Lo sapevano tutti che era necessario, ma tanto il governo quanto l’opposizione non aveva il coraggio di prendersi in faccia la responsabilità di fronte all’elettorato delle gravi misure necessarie a superare questo grave momento finanziario del paese. Oggi viene a definirsi ulteriormente la manovra approntata da Monti, che domani la illustrerà con precisione al parlamento. In generale però la manovra comporterà una correzione dei conti pubblici di circa 75 miliardi di euro.
In realtà la manovra comporterebbe all’incirca 24 miliardi di euro, ma considerando nel complesso ciò che è stato fatto nel 2011 la cifra complessiva sale. Sarebbe la più pesante della storia italiana, superiore anche a quella varata con la manovra voluta dal Governo Amato (che era fra i papabili insieme a Monti alla vigilia della nomina del governo di unità nazionale) del 1992. L’intervento all’epoca costò allo stato ben 96 miliardi di lire (pari a circa 48 miliardi di euro odierni), ma con un impatto immediato sui conti, mentre invece la manovra di Monti avranno un impatto triennale.
Il decreto voluto da Berlusconi e Tremonti varato all’inizio di settembre pure aveva un valore di 54,2 miliardi, con conseguenze entro il 2013, a questo è stata poi aggiunta la “correzione” operata da monti con un aggravio di oltre 20 milioni di euro. Sommando le misure proposte negli ultimi venti anni l’Italia avrebbe visto una correzione dei propri conti per un totale di 460 milioni di euro!
Ritoccato quindi il podio delle manovre più pesanti di sempre, mentre quella di Monti sale al primo posto, quella di Amato del 1992 scende al secondo, mentre quella di Tommaso Padoa-Schioppa del 2006 scende al terzo posto (la manovra comportò una correzione di 35 miliardi di euro).

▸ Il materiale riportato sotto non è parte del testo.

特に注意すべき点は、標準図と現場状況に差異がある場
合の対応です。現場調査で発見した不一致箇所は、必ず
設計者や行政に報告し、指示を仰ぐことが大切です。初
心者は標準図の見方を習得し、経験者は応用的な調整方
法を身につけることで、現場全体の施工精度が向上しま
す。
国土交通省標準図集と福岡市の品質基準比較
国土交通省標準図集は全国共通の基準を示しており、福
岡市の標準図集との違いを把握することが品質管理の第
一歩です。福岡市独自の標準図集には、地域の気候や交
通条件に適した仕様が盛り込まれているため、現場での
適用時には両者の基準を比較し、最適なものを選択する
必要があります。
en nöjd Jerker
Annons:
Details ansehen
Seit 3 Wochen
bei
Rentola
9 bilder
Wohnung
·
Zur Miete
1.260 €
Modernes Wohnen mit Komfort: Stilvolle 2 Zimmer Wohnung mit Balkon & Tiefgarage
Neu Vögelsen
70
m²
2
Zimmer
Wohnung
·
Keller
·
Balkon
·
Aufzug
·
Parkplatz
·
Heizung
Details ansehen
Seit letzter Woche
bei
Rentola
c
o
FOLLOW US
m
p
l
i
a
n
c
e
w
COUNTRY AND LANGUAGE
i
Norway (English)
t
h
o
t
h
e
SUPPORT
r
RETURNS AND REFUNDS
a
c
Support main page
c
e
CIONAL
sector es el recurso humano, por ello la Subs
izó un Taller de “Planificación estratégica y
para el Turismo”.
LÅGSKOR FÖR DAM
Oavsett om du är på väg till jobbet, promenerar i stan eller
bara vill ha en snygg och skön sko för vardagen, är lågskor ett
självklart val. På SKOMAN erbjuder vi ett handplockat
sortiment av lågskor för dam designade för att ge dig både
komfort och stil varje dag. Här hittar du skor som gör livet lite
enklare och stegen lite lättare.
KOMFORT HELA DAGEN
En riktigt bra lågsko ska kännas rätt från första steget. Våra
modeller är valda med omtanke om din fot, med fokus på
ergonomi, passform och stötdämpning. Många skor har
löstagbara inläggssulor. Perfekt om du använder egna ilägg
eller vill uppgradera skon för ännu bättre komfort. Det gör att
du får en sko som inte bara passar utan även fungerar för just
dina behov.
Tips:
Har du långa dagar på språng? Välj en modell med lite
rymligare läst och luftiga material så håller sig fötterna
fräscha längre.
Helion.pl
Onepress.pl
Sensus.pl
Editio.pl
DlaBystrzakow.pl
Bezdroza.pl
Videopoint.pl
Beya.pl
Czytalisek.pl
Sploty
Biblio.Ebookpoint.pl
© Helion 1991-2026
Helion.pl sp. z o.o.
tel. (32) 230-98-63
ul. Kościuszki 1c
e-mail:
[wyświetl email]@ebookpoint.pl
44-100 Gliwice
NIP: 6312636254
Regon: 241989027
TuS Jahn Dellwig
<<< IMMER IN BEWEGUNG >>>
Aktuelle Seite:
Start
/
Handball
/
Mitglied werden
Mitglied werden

Intanto i partiti continuano a bisticciare su chi sia il vero sostenitore della manovra e tentare con la solita demagogia di addossare la pesantezza della manovra sugli altri onde ottenerne un futuro vantaggio elettorale. Decisamente anti-patriottico l’atteggiamento della Lega Nord, che insiste nel rifiutare di collaborare con il governo di unità nazionale.